Records supplied |
══════════

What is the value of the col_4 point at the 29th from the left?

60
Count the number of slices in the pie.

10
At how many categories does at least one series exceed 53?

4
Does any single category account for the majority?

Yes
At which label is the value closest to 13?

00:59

══════════

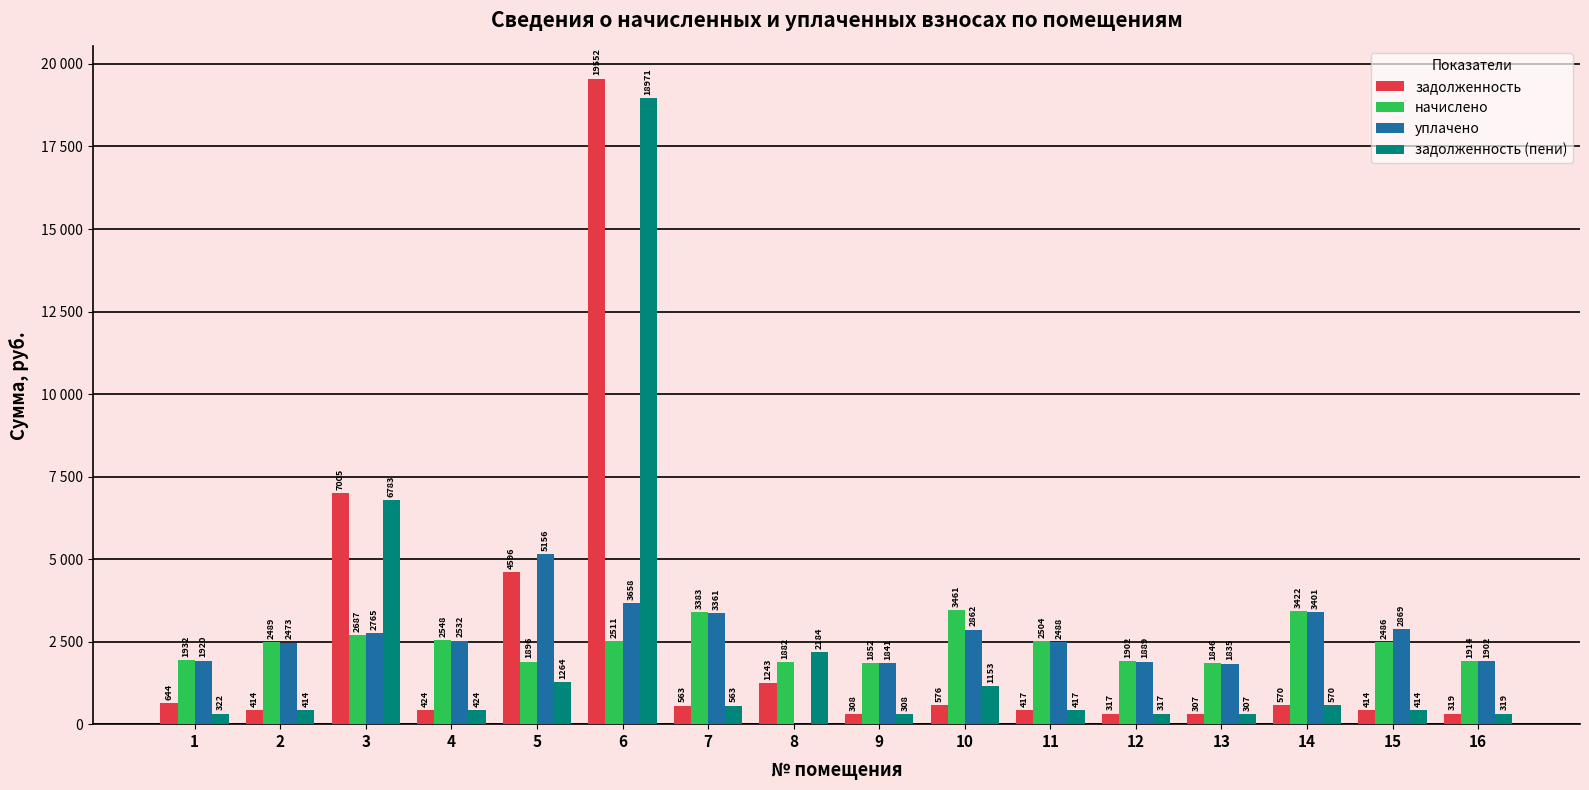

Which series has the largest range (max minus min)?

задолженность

══════════

Please identify each line in the entries above that contains the string "value". Case counts, so uppercase and lowercase letters don't match each other.

What is the value of the col_4 point at the 29th from the left?
At which label is the value closest to 13?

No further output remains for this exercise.